The San Francisco Gay Film Festival came into existence in February 1977 when a self-described “ragtag bunch of hippie fag” filmmakers got together and projected their Super8 short films on a bed sheet at San Francisco’s old Gay Community Center. For its first few years the festival showcased the modest Super8 imaginings of such prolific but obscure gay filmmakers as Jim Baker, Bern Boyle, Stephen Iadereste, Ric Mears, Allen McClain, Billy Miggins, T.K. Perkins, Wayne Smolen, David Waggoner, Ken Ward and Christine Wynne as well as festival founders Marc Huestis and Dan Nicoletta and Names Project founder Cleve Jones. Many of these films explored gay themes, but a good percentage of the work (like many other experimental films of the era) focused on simple light and motion studies.
The visuals of 575 Castro St. (the play of light and shadow upon the walls of the Castro Camera set for Gus Van Sant’s Milk) hearken back to those gay short films of the ‘70s: The films that passed through Harvey Milk’s hands to be processed and developed. The films that inaugurated an event that would grow to become the largest LGBT film festival on the planet, Frameline: The San Francisco LGBT Film Festival.

One of the first films I got to see when I attended my first Frameline festival in 1989 (looking for films to curate for my queer film series in Minneapolis) was Warren Sonbert’s Friendly Witness. That same year I also got to see my first queer experimental works by filmmakers like Su Friedrich, Abigail Child, Barbara Hammer and Ulrike Ottinger.

These are the cinematic visions that have shaped and sparked my own vision — first as a curator, and then as a filmmaker myself. It is fitting that the style of 575 Castro St. should match the style of the pioneering gay films that Harvey Milk helped to develop (in all the meanings of that word).

Perceptually and spiritually, my work challenges viewers to slow down and pay attention to the moment and to the world around them, drawing attention to the beauty of what might–at first glance–appear mundane, but is in fact a rich tapestry of architecture, light and shadow, and ephemeral history. For me, the joy of my films is found in the poetry of the static image — in the experience of time passing on film, undistracted by plot, actors, dialogue and other narrative conventions. An internal drama is evoked in the sensitivities of each viewer who is open to the subtleties of these mundane shots that are almost bereft of movement and sound. So quiet, so still. All the better to showcase the range of emotions evoked by Harvey Milk’s words.

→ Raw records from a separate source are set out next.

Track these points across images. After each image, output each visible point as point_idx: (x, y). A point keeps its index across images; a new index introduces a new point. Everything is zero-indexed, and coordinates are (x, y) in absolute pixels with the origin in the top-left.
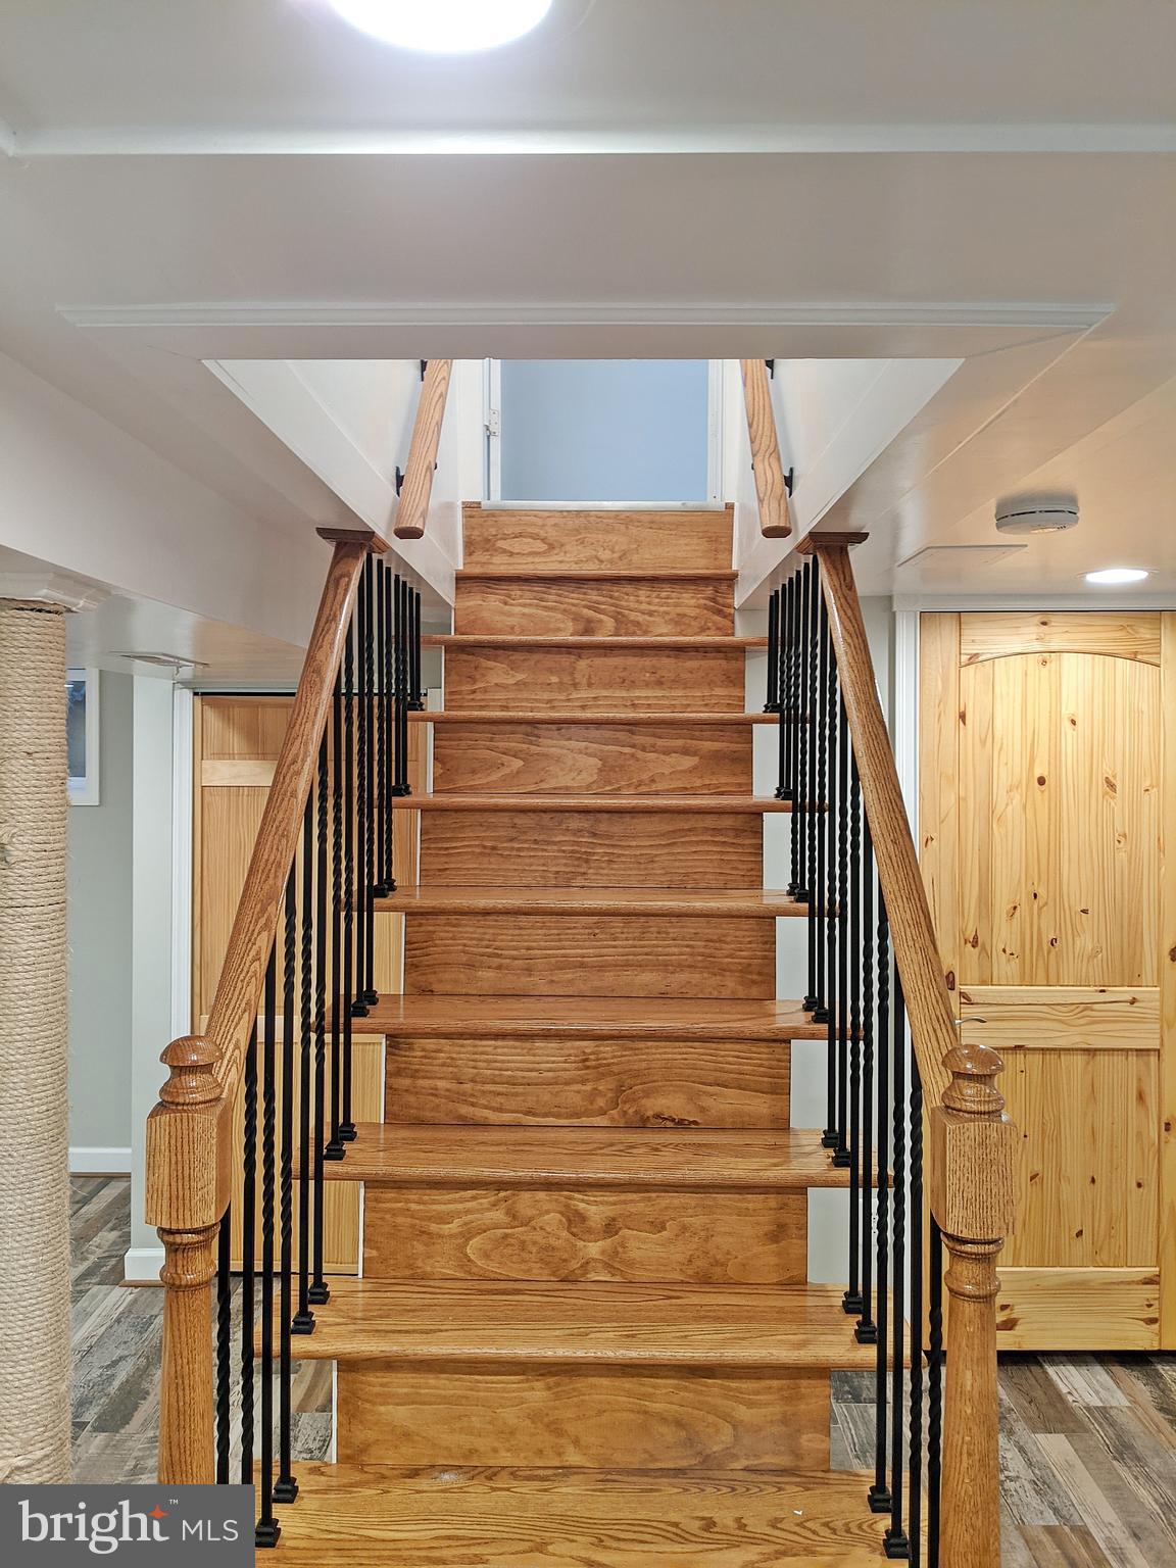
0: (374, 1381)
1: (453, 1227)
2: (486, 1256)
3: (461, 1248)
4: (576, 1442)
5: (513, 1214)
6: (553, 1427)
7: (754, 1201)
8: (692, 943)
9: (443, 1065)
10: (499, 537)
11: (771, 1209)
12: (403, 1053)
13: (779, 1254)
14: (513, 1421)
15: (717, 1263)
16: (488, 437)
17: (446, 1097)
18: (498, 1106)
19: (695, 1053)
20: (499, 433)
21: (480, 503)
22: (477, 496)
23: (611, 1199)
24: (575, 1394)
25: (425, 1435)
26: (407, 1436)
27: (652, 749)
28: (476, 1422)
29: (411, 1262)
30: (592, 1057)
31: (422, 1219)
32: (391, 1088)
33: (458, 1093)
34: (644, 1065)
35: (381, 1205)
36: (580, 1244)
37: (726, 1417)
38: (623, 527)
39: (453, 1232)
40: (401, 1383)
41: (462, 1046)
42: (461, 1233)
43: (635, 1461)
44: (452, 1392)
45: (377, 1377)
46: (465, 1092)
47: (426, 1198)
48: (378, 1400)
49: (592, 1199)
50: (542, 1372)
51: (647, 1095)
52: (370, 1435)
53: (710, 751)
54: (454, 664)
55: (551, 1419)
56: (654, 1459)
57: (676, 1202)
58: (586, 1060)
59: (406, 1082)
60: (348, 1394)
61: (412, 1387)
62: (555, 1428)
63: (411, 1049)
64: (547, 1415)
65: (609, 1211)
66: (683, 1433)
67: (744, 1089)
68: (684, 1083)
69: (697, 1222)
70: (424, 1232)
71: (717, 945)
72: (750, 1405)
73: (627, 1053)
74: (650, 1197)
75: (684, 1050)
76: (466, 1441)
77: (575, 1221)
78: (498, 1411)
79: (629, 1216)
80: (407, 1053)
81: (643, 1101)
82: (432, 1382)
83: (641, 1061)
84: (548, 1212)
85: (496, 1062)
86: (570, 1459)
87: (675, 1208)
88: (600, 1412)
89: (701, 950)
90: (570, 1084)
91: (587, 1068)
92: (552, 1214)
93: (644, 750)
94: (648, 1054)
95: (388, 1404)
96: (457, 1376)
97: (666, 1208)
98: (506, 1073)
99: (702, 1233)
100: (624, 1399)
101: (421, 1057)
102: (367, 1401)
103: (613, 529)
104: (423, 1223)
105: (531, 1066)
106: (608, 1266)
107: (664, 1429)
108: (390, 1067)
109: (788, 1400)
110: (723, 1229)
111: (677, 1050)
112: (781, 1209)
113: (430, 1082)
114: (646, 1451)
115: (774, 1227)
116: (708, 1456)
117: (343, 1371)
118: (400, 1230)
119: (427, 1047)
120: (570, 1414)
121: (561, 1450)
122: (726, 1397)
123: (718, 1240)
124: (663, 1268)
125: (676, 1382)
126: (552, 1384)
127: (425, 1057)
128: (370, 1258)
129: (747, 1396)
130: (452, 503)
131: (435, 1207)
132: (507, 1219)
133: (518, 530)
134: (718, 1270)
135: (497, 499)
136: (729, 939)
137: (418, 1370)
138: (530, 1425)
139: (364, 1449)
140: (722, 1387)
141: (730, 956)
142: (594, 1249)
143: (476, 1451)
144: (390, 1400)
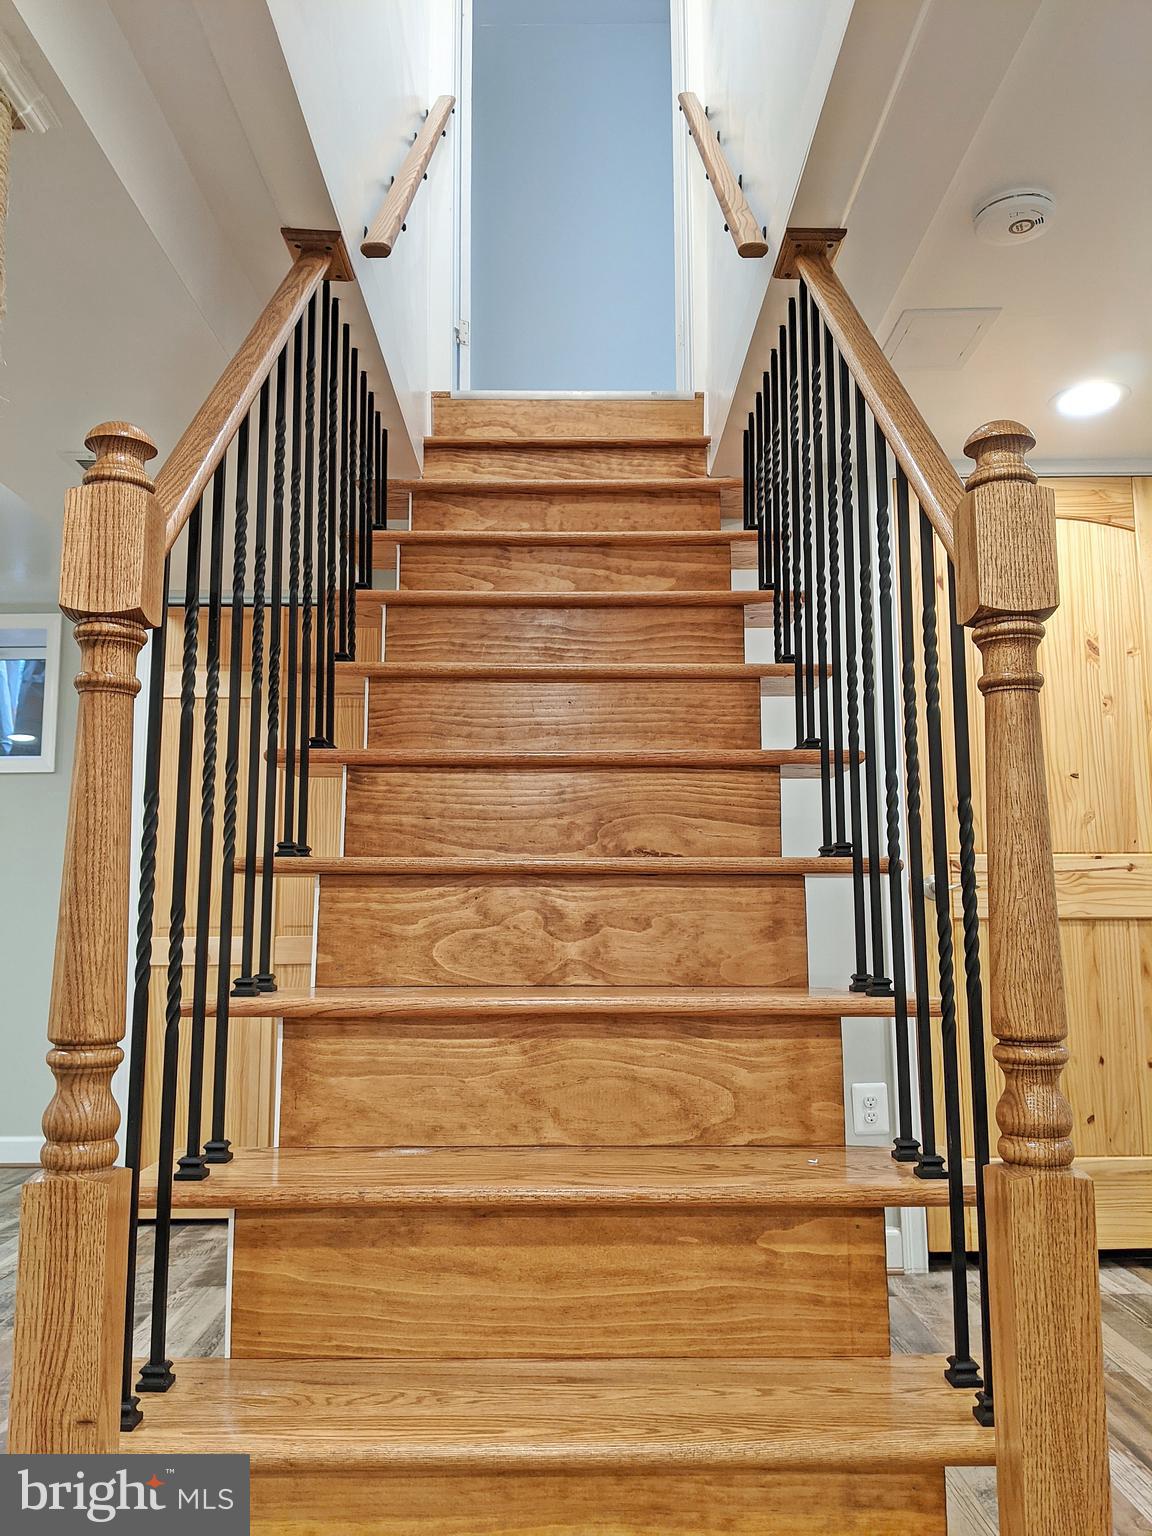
0: (324, 1047)
1: (418, 928)
2: (454, 959)
3: (427, 952)
4: (556, 1115)
5: (484, 912)
6: (528, 1099)
7: (747, 894)
8: (669, 708)
9: (409, 799)
10: (468, 425)
11: (766, 903)
12: (366, 787)
13: (776, 953)
14: (483, 1092)
15: (708, 963)
16: (458, 345)
17: (412, 834)
18: (468, 841)
19: (679, 785)
20: (468, 343)
21: (449, 393)
22: (446, 386)
23: (591, 894)
24: (554, 1058)
25: (381, 1110)
26: (362, 1112)
27: (627, 571)
28: (441, 1094)
29: (371, 968)
30: (568, 789)
31: (383, 920)
32: (352, 824)
33: (425, 829)
34: (624, 797)
35: (338, 905)
36: (558, 944)
37: (725, 1083)
38: (593, 416)
39: (417, 933)
40: (357, 1047)
41: (429, 779)
42: (425, 934)
43: (623, 1136)
44: (414, 1059)
45: (330, 1044)
46: (433, 828)
47: (388, 896)
48: (329, 1071)
49: (570, 894)
50: (515, 1033)
51: (628, 827)
52: (320, 1113)
53: (686, 572)
54: (421, 511)
55: (527, 1088)
56: (646, 1135)
57: (662, 896)
58: (563, 793)
59: (368, 818)
60: (294, 1064)
61: (369, 1054)
62: (533, 1100)
63: (374, 781)
64: (522, 1083)
65: (589, 907)
66: (677, 1103)
67: (731, 821)
68: (668, 815)
69: (685, 918)
70: (385, 934)
71: (699, 710)
72: (752, 1067)
73: (606, 785)
74: (634, 892)
75: (666, 781)
76: (428, 1116)
77: (552, 917)
78: (466, 1080)
79: (610, 913)
80: (370, 788)
81: (625, 835)
82: (392, 1048)
83: (622, 792)
84: (522, 910)
85: (466, 795)
86: (549, 1135)
87: (662, 903)
88: (583, 1079)
89: (681, 716)
90: (545, 818)
91: (564, 801)
92: (527, 912)
93: (618, 572)
94: (628, 785)
95: (341, 1074)
96: (419, 1040)
97: (652, 903)
98: (477, 807)
99: (691, 930)
100: (609, 1063)
101: (385, 792)
102: (317, 1072)
103: (584, 417)
104: (385, 924)
105: (502, 799)
106: (589, 969)
107: (655, 1098)
108: (352, 803)
109: (795, 1062)
110: (714, 926)
111: (657, 782)
112: (777, 903)
113: (394, 817)
114: (635, 1124)
115: (770, 923)
116: (706, 1130)
117: (290, 1037)
118: (357, 933)
119: (393, 781)
120: (549, 1081)
121: (539, 1125)
122: (726, 1060)
123: (708, 938)
124: (649, 969)
125: (666, 1042)
126: (527, 1047)
127: (390, 791)
128: (323, 965)
129: (748, 1058)
130: (423, 393)
131: (397, 906)
132: (478, 918)
133: (487, 418)
134: (711, 971)
135: (466, 388)
136: (711, 704)
137: (377, 1034)
138: (503, 1096)
139: (312, 1129)
140: (719, 1048)
141: (712, 721)
142: (573, 949)
143: (441, 1128)
144: (341, 1071)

Interview with Filmmaker Jenni Olson
Watch an informative on-stage video Q&A about 575 Castro St. with director Jenni Olson and cinematographer Sophie Constantinou from the San Francisco Jewish Film Festival.

1 comment:

Unknown said...

Wow. And to think we just elected a gay mayor, and no one cares that he's gay. We just know he's a city commissioner who is good at public discourse, public policy, and cares about this city. I think Harvey Milk helped bring our fair city this reality, but changing nationally the public's opinion on gay rights.